When you install the 0.3 version, you can elect to add a few plugins out of the box, such as support for QuickTime and WMP formats. Point the program at an existing music directory and it'll slurp up the contents into its library (it doesn't move anything around, though), and will continue to do so in the background as you play music and create playlists. The program's Unicode-aware, so songs that have UTF-8 metadata showed up properly. It also did a good job of handling a large library -- I've got something like 15,000+ tracks in my music collection -- although the interface occasionally froze while updating the library view.

The idea seems to be to create something that has the same extensible, developer-friendly framework as Firefox, so that people can write plugins to add all different kinds of functionality to the core program. I also suspect this gives them a playground in which to test out different functions that could be added to the core of the program in due time: one of the plugins for the 0.4 build, a Now Playing list, is a standard feature in a lot of other music players, and is admittedly something their own users were asking for.

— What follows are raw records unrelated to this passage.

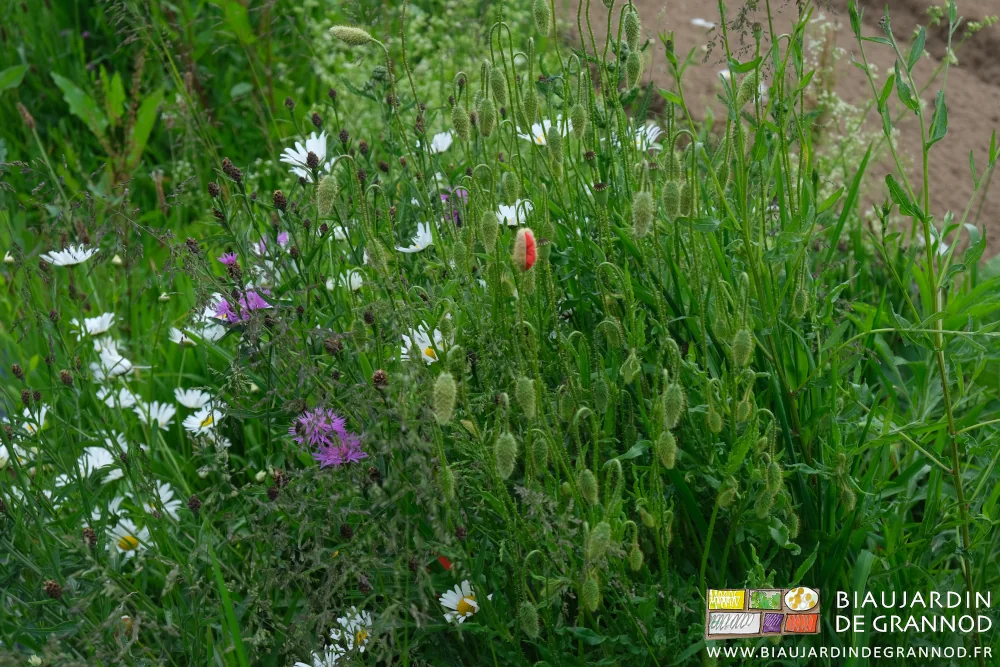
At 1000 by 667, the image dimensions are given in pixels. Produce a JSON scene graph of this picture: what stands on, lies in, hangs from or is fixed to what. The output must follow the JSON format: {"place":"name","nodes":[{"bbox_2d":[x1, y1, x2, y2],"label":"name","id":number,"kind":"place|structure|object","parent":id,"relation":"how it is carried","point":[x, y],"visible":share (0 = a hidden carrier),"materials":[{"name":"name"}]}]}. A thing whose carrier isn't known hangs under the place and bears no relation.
{"place":"outdoors","nodes":[
{"label":"outdoors","id":0,"kind":"place"},
{"bbox_2d":[0,0,997,666],"label":"meadow","id":1,"kind":"structure","parent":0,"point":[26,370],"materials":[{"name":"green plant"}]},
{"bbox_2d":[0,440,32,466],"label":"daisy","id":2,"kind":"object","parent":1,"relation":"on","point":[2,448],"visible":0.65,"materials":[{"name":"white plant"}]},
{"bbox_2d":[17,404,48,435],"label":"daisy","id":3,"kind":"object","parent":1,"relation":"on","point":[42,421],"visible":0.52,"materials":[{"name":"white plant"}]},
{"bbox_2d":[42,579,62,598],"label":"flower bud","id":4,"kind":"object","parent":1,"relation":"on","point":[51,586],"visible":0.79,"materials":[{"name":"brown plant"}]},
{"bbox_2d":[42,244,100,266],"label":"daisy","id":5,"kind":"object","parent":1,"relation":"on","point":[71,259],"visible":0.84,"materials":[{"name":"white plant"}]},
{"bbox_2d":[53,444,124,486],"label":"daisy","id":6,"kind":"object","parent":1,"relation":"on","point":[63,475],"visible":0.62,"materials":[{"name":"white plant"}]},
{"bbox_2d":[72,312,116,337],"label":"daisy","id":7,"kind":"object","parent":1,"relation":"on","point":[94,325],"visible":0.81,"materials":[{"name":"white plant"}]},
{"bbox_2d":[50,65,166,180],"label":"leafy plant","id":8,"kind":"object","parent":1,"relation":"on","point":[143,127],"visible":0.7,"materials":[{"name":"green plant"}]},
{"bbox_2d":[91,343,134,379],"label":"daisy","id":9,"kind":"object","parent":1,"relation":"on","point":[116,368],"visible":0.77,"materials":[{"name":"white plant"}]},
{"bbox_2d":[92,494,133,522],"label":"daisy","id":10,"kind":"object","parent":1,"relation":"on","point":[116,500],"visible":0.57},
{"bbox_2d":[96,385,139,409],"label":"daisy","id":11,"kind":"object","parent":1,"relation":"on","point":[108,401],"visible":0.66,"materials":[{"name":"white plant"}]},
{"bbox_2d":[106,514,152,557],"label":"daisy","id":12,"kind":"object","parent":1,"relation":"on","point":[120,551],"visible":0.61,"materials":[{"name":"white plant"}]},
{"bbox_2d":[135,399,176,427],"label":"daisy","id":13,"kind":"object","parent":1,"relation":"on","point":[161,411],"visible":0.68,"materials":[{"name":"white plant"}]},
{"bbox_2d":[143,480,180,520],"label":"daisy","id":14,"kind":"object","parent":1,"relation":"on","point":[165,491],"visible":0.57,"materials":[{"name":"white plant"}]},
{"bbox_2d":[173,386,211,408],"label":"daisy","id":15,"kind":"object","parent":1,"relation":"on","point":[177,391],"visible":0.83,"materials":[{"name":"white plant"}]},
{"bbox_2d":[167,321,227,343],"label":"daisy","id":16,"kind":"object","parent":1,"relation":"on","point":[177,331],"visible":0.51,"materials":[{"name":"white plant"}]},
{"bbox_2d":[183,405,223,436],"label":"daisy","id":17,"kind":"object","parent":1,"relation":"on","point":[198,422],"visible":0.63,"materials":[{"name":"white plant"}]},
{"bbox_2d":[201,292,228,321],"label":"white daisy","id":18,"kind":"object","parent":1,"relation":"on","point":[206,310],"visible":0.61,"materials":[{"name":"white plant"}]},
{"bbox_2d":[218,252,240,269],"label":"purple flower","id":19,"kind":"object","parent":1,"relation":"on","point":[231,259],"visible":0.59,"materials":[{"name":"purple plant"}]},
{"bbox_2d":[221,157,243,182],"label":"flower bud","id":20,"kind":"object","parent":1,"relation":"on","point":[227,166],"visible":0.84,"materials":[{"name":"brown plant"}]},
{"bbox_2d":[214,287,270,325],"label":"purple flower","id":21,"kind":"object","parent":1,"relation":"on","point":[255,300],"visible":0.6,"materials":[{"name":"purple plant"}]},
{"bbox_2d":[253,231,288,255],"label":"purple flower","id":22,"kind":"object","parent":1,"relation":"on","point":[280,238],"visible":0.44,"materials":[{"name":"purple plant"}]},
{"bbox_2d":[279,131,329,179],"label":"daisy","id":23,"kind":"object","parent":1,"relation":"on","point":[300,148],"visible":0.57,"materials":[{"name":"white plant"}]},
{"bbox_2d":[293,648,341,666],"label":"daisy","id":24,"kind":"object","parent":1,"relation":"on","point":[302,664],"visible":0.89,"materials":[{"name":"white plant"}]},
{"bbox_2d":[290,406,366,468],"label":"purple flower","id":25,"kind":"object","parent":1,"relation":"on","point":[300,421],"visible":0.72,"materials":[{"name":"purple plant"}]},
{"bbox_2d":[326,269,363,290],"label":"daisy","id":26,"kind":"object","parent":1,"relation":"on","point":[329,284],"visible":0.58,"materials":[{"name":"white plant"}]},
{"bbox_2d":[328,608,372,656],"label":"daisy","id":27,"kind":"object","parent":1,"relation":"on","point":[339,619],"visible":0.7,"materials":[{"name":"white plant"}]},
{"bbox_2d":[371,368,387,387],"label":"seed head","id":28,"kind":"object","parent":1,"relation":"on","point":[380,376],"visible":0.8},
{"bbox_2d":[394,221,433,253],"label":"daisy","id":29,"kind":"object","parent":1,"relation":"on","point":[411,247],"visible":0.6,"materials":[{"name":"white plant"}]},
{"bbox_2d":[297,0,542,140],"label":"flowering plant","id":30,"kind":"object","parent":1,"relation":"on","point":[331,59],"visible":0.44,"materials":[{"name":"green plant"}]},
{"bbox_2d":[399,322,443,365],"label":"daisy","id":31,"kind":"object","parent":1,"relation":"on","point":[408,339],"visible":0.39,"materials":[{"name":"white plant"}]},
{"bbox_2d":[429,131,453,153],"label":"daisy","id":32,"kind":"object","parent":1,"relation":"on","point":[439,150],"visible":0.66,"materials":[{"name":"white plant"}]},
{"bbox_2d":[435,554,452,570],"label":"red flower","id":33,"kind":"object","parent":1,"relation":"on","point":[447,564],"visible":0.55,"materials":[{"name":"red plant"}]},
{"bbox_2d":[441,188,468,224],"label":"purple flower","id":34,"kind":"object","parent":1,"relation":"on","point":[443,197],"visible":0.28,"materials":[{"name":"purple plant"}]},
{"bbox_2d":[439,580,482,623],"label":"daisy","id":35,"kind":"object","parent":1,"relation":"on","point":[464,599],"visible":0.62,"materials":[{"name":"white plant"}]},
{"bbox_2d":[496,201,532,226],"label":"daisy","id":36,"kind":"object","parent":1,"relation":"on","point":[509,218],"visible":0.4,"materials":[{"name":"white plant"}]},
{"bbox_2d":[512,228,536,271],"label":"flower bud","id":37,"kind":"object","parent":1,"relation":"on","point":[525,242],"visible":0.93,"materials":[{"name":"plant"}]},
{"bbox_2d":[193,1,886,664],"label":"flowering plant","id":38,"kind":"object","parent":1,"relation":"on","point":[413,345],"visible":0.88,"materials":[{"name":"green plant"}]},
{"bbox_2d":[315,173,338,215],"label":"poppy bud","id":39,"kind":"object","parent":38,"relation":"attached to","point":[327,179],"visible":0.94,"materials":[{"name":"green plant"}]},
{"bbox_2d":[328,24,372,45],"label":"flower bud","id":40,"kind":"object","parent":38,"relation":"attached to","point":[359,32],"visible":0.97,"materials":[{"name":"green plant"}]},
{"bbox_2d":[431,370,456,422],"label":"poppy bud","id":41,"kind":"object","parent":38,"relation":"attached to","point":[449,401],"visible":0.94,"materials":[{"name":"green plant"}]},
{"bbox_2d":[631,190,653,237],"label":"poppy bud","id":42,"kind":"object","parent":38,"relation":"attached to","point":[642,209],"visible":0.9,"materials":[{"name":"green plant"}]},
{"bbox_2d":[516,118,568,146],"label":"daisy","id":43,"kind":"object","parent":1,"relation":"on","point":[541,137],"visible":0.3,"materials":[{"name":"white plant"}]},
{"bbox_2d":[631,122,662,151],"label":"daisy","id":44,"kind":"object","parent":1,"relation":"on","point":[644,146],"visible":0.45,"materials":[{"name":"white plant"}]},
{"bbox_2d":[844,0,999,643],"label":"tall weed","id":45,"kind":"object","parent":1,"relation":"on","point":[944,384],"visible":0.93,"materials":[{"name":"green plant"}]},
{"bbox_2d":[572,0,998,262],"label":"soil","id":46,"kind":"structure","parent":0,"point":[987,113],"materials":[{"name":"brown soil"}]},
{"bbox_2d":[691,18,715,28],"label":"white flower","id":47,"kind":"object","parent":46,"relation":"on","point":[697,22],"visible":0.69,"materials":[{"name":"white"}]},
{"bbox_2d":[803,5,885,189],"label":"flowering plant","id":48,"kind":"object","parent":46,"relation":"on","point":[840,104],"visible":0.39,"materials":[{"name":"white plant"}]},
{"bbox_2d":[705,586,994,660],"label":"logo","id":49,"kind":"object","parent":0,"point":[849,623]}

A big part of what Songbird is about is something that, say, the Zune seemed to be aiming for but fell far short of (and created in a totally closed-ended fashion): a way to make digital music into a social phenomenon. Songbird comes pre-loaded with bookmarks to a number of music aggregation sites, like The Hype Machine, and can speak to any number of Web page music APIs. This makes it possible to build a Web page that a Songbird user can navigate to, plug into, and play from.

There's obviously a lot of features that need to be added, either natively or through the plug-in architecture, before Songbird can really be a 1.0 product. Music-ripping also isn't included natively, although that could conceivably be added through a plug-in. Some of the most crucial stuff already is there, though -- like the ability to sync with an iPod, or a music player that's registered as a USB storage device. Other things are just UI polish, like the library-view-freeze thing I mentioned before. But I plan on making this a regular download from now on, just to see how it evolves.